孔子有关“行”的内容在《论语》里有系统的体系。首先,孔子极为重视“行”,提倡年轻人多投身于实践,“行有余力,则以学问”,要求“多行少言”,即“子曰:‘君子欲讷于言,而敏于行。’”其次,“行”的规范在于“仁礼”,体现在“学习”“亲亲”“修身”和“理政”等方面。学习的根本在于时常躬行实践;在“亲亲”方面,“父在观其志。父没观其行。三年无改于父之道,可谓孝矣。”(《论语·学而》)孔子认为,观其“行”是检验是否尽孝道的最佳途径;在修身层面,为人要“行己由耻”和“言行一致”。行事上,三思而后行,需要做到“多见阙殆,慎行其余,则寡悔”(《论语·为政》),而非“言不及义,好行小慧”(《论语·卫灵公》)。处世中,要“言忠信,行笃敬”(《论语·卫灵公》)。最后,君子之“行”的出发点和落脚点都在于符合并践行“仁礼”的具体要求;在理政方面,“礼之用,和为贵。先王之道,斯为美。小大由之,有所不行。知和而和,不以礼节之,亦不可行也。”(《论语·学而》)君主治国理政的实践要在礼的规范下,追求和谐的目标。同时“为政以德,譬如北辰,居其所而众星共之”(《论语·为政》);统治者只有推行“德政”“仁政”,才能得到众人的拥戴。
四、教以育人安天下
孔子被尊为“万世师表”,《论语》一书便蕴含了丰富的以“教”为核心的教育教学实践理论。孔子教育存在两个核心内容,即“育人”和“安天下”(为政),以达到孕育君子和圣王的理想目标。在“育人”方面,孔子认为教育者首先做好表率,“其身正,不令而行;其身不正,虽令不从”(《论语·子路》),规范自我品行,摆正自我。然后“学而不厌,诲人不倦”(《论语·述而》),坚持丰富和提升自己,对教育工作始终报以热忱。教育者对待求学者要做到“有教无类”。现代人对“有教无类”多有误读,儒家视域下的“有教无类”,并非现代的所有人都平等地接受无差别的教育,而是需要践行“自行束脩以上,吾未尝无诲焉”,主动自觉求教,才可以接受儒家平等教育,向教育者奉上赠礼是主动求教的展现。孔子曾言:“唯女子与小人为难养也,近之则不孙,远之则怨。”(《论语·阳货》)这里孔子并不是歧视部分人,而是指出与君子相对的“小人”和处于古代男权社会附庸的“女子”没有主动或者自主性,因此难以教养,亲近或者疏远他们都存在弊端。对于相关的教育理念和践行,孔子有多方面表述:其一,因材施教,“ 中人以上,可以语上也;中人以下,不可以语上也”(《论语·雍也》),面对不同程度的学生,孔子认为采取不同的教学方法和理念,才会有更好的效果;其二,启发诱导,“不愤不启,不悱不发,举一隅不以三隅反,则不复也”(《论语·八佾》),孔子极力提倡启发式教育,开发学生潜能,传授学习方法,对当今的教学实践仍具有借鉴意义;其三,诗教乐教,“兴于诗,立于礼,成于乐” (《论语·泰伯》),孔子认为诗乐等艺术形式,能够提高人的道德修养,进而维护“礼”的秩序。通过这些途径,孔子认为能培育出具有“仁义礼智信”的君子。

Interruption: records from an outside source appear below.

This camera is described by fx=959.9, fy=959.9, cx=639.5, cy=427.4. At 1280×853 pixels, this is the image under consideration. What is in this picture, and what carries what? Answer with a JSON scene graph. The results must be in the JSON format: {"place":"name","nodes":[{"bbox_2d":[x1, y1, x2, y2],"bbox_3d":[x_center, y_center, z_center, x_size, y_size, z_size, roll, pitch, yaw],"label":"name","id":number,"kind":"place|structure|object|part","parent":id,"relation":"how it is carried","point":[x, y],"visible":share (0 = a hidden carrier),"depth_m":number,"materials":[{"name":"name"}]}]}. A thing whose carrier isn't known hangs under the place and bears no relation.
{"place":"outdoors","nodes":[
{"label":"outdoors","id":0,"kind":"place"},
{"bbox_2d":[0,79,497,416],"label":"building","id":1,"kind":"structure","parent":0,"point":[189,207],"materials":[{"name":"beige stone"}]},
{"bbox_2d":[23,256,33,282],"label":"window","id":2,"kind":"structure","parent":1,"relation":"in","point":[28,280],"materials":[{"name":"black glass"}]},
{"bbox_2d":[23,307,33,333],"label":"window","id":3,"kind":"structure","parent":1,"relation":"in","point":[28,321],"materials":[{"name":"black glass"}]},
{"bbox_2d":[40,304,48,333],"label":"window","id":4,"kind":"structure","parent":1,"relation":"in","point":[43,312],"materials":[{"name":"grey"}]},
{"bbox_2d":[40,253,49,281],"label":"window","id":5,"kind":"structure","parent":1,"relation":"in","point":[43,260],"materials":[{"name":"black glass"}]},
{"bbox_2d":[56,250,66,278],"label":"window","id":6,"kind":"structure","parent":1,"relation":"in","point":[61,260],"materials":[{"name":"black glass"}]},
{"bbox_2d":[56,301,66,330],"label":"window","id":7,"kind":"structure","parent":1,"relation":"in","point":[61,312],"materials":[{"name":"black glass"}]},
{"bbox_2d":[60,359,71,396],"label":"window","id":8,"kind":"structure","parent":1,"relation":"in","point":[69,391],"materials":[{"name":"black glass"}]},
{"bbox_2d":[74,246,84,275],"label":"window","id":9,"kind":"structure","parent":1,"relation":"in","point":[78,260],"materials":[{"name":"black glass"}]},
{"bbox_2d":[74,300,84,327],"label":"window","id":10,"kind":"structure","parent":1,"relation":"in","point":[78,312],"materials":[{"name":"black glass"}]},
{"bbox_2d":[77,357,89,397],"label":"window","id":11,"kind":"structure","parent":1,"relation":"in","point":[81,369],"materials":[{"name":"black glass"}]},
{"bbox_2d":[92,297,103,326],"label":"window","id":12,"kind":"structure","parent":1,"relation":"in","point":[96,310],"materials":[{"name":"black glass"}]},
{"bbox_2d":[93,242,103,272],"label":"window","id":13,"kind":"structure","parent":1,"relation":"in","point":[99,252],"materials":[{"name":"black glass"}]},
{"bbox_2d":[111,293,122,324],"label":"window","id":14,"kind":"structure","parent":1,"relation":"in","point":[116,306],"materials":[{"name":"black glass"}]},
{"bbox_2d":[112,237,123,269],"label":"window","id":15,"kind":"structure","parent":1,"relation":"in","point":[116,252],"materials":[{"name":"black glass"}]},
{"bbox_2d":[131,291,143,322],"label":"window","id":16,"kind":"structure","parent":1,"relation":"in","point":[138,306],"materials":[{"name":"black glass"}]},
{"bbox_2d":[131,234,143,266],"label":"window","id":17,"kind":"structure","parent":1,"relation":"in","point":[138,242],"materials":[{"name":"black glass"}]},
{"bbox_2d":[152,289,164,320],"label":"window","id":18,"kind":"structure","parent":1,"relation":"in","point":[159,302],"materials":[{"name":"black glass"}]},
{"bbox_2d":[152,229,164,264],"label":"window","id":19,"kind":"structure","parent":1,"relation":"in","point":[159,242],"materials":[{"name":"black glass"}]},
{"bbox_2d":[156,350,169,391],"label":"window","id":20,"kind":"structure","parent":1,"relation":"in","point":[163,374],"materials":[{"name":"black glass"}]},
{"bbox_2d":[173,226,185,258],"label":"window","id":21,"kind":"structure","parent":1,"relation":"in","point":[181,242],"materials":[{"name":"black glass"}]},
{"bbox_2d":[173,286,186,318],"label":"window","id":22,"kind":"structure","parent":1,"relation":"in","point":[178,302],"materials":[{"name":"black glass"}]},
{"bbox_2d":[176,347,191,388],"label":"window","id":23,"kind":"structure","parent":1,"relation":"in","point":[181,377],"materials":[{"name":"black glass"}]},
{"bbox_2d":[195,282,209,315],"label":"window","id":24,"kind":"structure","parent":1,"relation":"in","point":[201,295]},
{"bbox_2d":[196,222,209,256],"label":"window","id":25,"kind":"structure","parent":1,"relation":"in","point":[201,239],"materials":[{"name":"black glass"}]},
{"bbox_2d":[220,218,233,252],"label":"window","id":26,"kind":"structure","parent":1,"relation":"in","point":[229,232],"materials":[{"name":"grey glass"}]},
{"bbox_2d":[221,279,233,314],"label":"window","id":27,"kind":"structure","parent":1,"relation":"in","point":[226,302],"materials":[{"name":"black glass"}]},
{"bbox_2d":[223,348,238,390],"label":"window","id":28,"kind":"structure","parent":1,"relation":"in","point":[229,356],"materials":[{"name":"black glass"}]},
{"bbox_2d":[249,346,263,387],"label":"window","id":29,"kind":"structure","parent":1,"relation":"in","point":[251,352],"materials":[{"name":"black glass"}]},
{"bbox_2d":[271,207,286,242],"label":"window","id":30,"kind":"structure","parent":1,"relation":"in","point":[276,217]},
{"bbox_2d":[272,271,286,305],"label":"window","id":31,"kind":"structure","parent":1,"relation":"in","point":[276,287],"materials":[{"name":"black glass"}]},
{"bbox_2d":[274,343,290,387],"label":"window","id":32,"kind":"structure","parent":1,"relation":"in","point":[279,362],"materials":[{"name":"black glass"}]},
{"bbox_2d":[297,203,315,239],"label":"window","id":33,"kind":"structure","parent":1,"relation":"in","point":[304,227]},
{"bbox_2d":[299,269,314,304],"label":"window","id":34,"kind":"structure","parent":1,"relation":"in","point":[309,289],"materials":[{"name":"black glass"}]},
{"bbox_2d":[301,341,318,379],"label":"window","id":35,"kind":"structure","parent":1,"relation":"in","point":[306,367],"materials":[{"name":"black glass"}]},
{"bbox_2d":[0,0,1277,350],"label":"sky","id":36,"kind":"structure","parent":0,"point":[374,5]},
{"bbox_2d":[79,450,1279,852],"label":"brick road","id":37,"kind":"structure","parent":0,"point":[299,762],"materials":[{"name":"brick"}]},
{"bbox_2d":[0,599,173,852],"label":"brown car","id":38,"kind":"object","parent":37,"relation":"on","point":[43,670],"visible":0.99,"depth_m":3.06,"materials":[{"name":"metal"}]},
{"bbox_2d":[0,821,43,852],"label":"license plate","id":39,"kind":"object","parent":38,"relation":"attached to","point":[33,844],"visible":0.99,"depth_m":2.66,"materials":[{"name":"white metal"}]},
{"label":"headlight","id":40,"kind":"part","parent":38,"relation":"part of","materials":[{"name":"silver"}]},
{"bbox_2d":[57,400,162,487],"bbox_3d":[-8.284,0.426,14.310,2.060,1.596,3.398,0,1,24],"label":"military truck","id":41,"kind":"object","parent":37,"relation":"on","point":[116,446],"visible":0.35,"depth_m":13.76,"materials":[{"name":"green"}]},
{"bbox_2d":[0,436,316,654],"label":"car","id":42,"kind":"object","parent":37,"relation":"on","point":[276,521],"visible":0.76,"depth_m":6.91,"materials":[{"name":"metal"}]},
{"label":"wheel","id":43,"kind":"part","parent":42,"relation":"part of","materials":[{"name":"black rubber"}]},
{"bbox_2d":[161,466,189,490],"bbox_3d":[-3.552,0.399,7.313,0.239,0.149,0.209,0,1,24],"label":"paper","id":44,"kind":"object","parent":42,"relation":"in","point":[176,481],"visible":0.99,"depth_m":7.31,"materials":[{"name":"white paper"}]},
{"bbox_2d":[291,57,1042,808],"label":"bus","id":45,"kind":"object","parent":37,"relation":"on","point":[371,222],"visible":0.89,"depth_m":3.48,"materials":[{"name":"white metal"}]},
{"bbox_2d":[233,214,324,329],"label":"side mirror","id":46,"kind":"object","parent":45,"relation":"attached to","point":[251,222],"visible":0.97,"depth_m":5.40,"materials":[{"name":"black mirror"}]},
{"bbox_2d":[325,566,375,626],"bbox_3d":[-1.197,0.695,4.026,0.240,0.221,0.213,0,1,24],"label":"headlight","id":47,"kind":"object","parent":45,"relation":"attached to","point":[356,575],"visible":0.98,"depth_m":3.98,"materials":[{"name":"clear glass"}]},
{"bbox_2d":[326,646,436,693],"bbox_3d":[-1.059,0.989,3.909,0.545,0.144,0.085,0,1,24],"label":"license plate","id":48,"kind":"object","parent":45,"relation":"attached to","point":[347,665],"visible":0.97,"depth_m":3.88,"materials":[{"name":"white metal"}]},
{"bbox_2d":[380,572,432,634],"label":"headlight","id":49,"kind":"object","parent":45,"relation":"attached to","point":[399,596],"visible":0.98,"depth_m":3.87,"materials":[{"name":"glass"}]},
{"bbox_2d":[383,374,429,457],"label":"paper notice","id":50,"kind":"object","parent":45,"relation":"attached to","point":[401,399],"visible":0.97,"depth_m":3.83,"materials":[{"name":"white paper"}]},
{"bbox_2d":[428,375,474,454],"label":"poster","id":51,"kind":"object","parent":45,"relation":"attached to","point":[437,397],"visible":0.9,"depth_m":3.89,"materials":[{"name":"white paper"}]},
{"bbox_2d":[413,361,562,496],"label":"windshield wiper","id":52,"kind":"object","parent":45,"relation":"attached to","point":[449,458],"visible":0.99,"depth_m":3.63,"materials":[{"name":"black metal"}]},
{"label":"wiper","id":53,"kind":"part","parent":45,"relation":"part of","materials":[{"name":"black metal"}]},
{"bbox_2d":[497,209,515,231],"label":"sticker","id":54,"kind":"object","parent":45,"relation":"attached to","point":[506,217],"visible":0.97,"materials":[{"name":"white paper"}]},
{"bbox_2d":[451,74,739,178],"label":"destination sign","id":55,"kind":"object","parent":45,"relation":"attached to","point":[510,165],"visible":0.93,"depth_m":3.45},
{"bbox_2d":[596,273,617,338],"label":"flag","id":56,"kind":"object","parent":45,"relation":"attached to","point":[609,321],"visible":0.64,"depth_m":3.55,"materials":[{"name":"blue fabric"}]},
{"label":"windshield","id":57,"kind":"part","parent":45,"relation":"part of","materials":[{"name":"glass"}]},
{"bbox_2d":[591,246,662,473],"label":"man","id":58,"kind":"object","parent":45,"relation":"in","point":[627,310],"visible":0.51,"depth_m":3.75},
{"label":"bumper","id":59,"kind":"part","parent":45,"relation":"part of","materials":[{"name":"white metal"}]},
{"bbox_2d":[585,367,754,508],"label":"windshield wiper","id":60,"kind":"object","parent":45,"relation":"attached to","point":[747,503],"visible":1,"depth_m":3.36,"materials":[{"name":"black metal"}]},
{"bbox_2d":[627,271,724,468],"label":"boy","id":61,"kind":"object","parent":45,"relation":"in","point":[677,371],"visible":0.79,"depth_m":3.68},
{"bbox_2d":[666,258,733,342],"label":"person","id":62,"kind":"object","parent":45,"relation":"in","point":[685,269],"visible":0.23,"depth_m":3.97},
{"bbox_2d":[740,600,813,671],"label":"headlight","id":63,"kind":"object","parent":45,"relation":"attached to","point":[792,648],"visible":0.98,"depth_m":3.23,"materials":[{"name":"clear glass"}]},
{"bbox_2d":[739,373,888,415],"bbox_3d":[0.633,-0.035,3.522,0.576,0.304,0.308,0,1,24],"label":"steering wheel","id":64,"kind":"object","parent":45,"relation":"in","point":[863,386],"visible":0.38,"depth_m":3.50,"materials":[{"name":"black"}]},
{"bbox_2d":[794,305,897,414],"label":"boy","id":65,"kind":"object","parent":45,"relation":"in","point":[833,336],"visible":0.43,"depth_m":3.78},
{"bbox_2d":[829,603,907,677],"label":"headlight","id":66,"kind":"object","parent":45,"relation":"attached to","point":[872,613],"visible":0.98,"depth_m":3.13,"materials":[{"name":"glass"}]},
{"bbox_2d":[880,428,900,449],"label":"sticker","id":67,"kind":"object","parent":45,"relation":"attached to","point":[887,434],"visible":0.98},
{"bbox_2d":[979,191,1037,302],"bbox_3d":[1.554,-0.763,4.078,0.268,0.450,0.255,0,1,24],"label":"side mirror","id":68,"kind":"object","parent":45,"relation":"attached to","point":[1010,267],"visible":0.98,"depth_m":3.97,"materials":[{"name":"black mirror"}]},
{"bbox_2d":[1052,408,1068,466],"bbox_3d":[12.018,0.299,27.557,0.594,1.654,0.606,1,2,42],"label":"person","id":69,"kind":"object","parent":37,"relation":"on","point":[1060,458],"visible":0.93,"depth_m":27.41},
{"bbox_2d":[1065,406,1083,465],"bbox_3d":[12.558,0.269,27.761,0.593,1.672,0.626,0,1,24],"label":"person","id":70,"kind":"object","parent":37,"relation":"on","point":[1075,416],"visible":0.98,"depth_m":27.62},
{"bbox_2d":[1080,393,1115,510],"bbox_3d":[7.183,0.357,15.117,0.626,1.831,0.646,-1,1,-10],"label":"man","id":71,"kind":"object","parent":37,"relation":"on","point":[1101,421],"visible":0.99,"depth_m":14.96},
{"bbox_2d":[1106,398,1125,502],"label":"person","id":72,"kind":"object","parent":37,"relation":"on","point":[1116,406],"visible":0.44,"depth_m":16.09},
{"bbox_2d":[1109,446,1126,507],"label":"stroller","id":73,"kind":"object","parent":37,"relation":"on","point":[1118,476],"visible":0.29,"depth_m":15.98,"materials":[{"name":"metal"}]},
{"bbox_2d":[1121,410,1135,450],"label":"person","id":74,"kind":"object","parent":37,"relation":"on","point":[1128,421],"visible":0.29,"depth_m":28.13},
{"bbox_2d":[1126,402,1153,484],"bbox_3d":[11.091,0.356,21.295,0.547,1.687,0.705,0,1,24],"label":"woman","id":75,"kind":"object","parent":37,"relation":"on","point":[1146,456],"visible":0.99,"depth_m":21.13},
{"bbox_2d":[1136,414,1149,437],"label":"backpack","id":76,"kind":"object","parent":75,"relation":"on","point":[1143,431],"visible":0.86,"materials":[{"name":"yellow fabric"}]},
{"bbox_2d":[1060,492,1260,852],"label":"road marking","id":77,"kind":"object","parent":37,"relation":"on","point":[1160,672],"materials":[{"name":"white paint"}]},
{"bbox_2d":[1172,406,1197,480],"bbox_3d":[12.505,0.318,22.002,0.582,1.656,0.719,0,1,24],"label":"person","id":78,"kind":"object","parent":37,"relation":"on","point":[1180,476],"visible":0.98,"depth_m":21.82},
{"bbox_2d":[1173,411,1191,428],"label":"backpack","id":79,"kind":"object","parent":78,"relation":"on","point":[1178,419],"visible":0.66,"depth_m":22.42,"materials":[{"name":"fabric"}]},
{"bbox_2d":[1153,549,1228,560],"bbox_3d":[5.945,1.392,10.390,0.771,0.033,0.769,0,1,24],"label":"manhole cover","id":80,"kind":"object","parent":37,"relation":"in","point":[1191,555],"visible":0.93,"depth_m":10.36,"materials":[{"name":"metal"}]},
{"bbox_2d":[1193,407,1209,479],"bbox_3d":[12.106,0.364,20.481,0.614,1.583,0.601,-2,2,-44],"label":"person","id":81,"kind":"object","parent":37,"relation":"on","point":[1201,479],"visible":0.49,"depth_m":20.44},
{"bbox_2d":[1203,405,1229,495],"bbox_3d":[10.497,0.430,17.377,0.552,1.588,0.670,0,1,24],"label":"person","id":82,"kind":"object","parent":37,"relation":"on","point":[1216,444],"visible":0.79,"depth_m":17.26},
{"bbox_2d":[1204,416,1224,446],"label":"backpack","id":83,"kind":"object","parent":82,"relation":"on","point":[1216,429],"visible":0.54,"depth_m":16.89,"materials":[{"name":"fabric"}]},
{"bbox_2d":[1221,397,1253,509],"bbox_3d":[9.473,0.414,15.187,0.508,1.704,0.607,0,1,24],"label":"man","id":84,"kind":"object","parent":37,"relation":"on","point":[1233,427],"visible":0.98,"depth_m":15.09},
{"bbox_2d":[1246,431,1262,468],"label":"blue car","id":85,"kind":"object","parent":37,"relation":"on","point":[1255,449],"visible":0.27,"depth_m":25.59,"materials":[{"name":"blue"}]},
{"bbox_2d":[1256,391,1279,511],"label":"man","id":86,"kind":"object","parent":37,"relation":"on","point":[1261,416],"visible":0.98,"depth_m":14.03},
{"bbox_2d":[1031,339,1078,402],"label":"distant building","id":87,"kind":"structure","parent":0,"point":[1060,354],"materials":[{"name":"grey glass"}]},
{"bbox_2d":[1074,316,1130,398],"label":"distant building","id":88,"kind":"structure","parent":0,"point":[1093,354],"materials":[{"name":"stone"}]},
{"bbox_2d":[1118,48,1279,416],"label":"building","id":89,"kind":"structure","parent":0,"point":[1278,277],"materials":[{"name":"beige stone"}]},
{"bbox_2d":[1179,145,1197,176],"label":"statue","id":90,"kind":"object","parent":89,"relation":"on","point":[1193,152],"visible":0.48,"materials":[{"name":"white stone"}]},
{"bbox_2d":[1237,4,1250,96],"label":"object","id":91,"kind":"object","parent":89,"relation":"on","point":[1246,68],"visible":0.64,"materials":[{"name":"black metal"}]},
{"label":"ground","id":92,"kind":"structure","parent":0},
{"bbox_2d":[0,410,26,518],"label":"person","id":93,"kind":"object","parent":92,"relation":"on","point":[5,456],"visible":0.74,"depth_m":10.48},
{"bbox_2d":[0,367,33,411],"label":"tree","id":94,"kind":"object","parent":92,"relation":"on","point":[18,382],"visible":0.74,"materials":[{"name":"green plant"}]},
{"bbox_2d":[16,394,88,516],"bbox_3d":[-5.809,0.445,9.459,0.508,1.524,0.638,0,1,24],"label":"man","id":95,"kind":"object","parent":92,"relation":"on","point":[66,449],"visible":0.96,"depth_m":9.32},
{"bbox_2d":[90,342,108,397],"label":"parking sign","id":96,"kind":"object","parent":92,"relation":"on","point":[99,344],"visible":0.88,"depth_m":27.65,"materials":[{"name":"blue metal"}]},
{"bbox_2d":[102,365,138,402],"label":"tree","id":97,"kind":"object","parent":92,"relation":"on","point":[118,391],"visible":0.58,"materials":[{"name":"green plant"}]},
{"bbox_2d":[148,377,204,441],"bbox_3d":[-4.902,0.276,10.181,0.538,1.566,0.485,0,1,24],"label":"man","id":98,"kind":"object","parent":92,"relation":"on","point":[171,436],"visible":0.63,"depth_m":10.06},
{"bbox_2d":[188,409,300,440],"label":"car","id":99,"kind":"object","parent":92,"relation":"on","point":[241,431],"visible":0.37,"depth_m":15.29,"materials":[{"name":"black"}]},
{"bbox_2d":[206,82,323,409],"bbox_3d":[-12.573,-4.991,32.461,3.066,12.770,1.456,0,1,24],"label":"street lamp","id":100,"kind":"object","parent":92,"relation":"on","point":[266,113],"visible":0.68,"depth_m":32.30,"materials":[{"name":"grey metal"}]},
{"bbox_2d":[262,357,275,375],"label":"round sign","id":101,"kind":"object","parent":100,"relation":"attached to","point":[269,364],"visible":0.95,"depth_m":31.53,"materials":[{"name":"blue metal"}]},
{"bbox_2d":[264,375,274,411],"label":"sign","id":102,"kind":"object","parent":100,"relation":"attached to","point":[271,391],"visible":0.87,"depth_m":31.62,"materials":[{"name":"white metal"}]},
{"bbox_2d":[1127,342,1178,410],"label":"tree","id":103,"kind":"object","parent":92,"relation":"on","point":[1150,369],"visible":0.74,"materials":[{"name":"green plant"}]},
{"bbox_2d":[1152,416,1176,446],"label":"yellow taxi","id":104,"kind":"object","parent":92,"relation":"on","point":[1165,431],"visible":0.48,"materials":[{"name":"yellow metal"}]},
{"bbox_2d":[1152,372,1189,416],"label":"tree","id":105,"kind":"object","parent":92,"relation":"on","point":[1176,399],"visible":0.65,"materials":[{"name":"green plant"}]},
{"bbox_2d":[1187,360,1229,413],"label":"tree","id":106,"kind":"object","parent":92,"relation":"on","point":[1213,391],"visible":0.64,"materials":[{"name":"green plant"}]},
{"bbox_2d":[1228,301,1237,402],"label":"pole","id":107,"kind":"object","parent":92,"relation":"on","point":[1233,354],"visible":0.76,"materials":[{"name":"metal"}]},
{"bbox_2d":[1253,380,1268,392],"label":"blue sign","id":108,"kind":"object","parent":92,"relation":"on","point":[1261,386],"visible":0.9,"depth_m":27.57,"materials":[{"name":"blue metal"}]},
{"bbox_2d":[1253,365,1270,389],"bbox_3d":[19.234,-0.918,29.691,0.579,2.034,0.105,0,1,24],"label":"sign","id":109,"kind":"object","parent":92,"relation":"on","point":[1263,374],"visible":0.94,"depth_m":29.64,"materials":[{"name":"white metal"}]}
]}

当然,统治者除了通过受教具有君子相应的能力和品格之外,还应知道“为政”的理念和举措,从而教化万民。孔子提出了“道之以德,齐之以礼,有耻且格”(《论语·为政》)的政治理念,他认为统治者应该用仁义道德感召民众,用礼规范人民的行为,让人民有耻辱感,自觉划定行为的原则和底线。在儒家的思想体系中,“仁”是内在、个人的积极的、主动的道德尺度,“礼”则是外在的行为规范和社会秩序标准,因此“德”与“礼”的践行是治国理政的基础。就具体的政治实践,即行政方面,需要“为政以德”。“德”是“仁”的外化,是其具体的呈现,在行政上,更要将“德”贯彻始终。“为政以德,譬如北辰,居其所而群星拱之”(《论语·为政》),这里就直接点明,君主施行德政仁治,才会得到天下臣民的拥戴。推行德政,君主要率先垂范,做到“正己”和“正名”。“政者,正也。子帅以正,孰敢不正?”(《论语·颜渊》,君主要效仿尧舜,勤政为民,其自身的修养和行为的规范至关重要,构成了“君君、臣臣、父父、子子”伦理秩序的核心。然后“正名”,使其符合“天道人伦”,确定统治的合法性。具体到教化民众的路径上:其一,选贤举能,举直错诸枉,则民服;举枉错诸直,则民不服。”(《论语·为政》)重贤臣,修文德是治国的首要之义;其二,宽以待民,“道千乘之国,敬事而信,节用而爱人,使民以时。”(《论语·学而》),政令不能只是向民众施加压迫,而要顺应百姓的生存发展,不欺民,不过度扰民,使得民众能够安居乐业。在孔子“为政”思想指导和践行下,统治者可以上顺天命,下得民心,成为圣王,开辟盛世。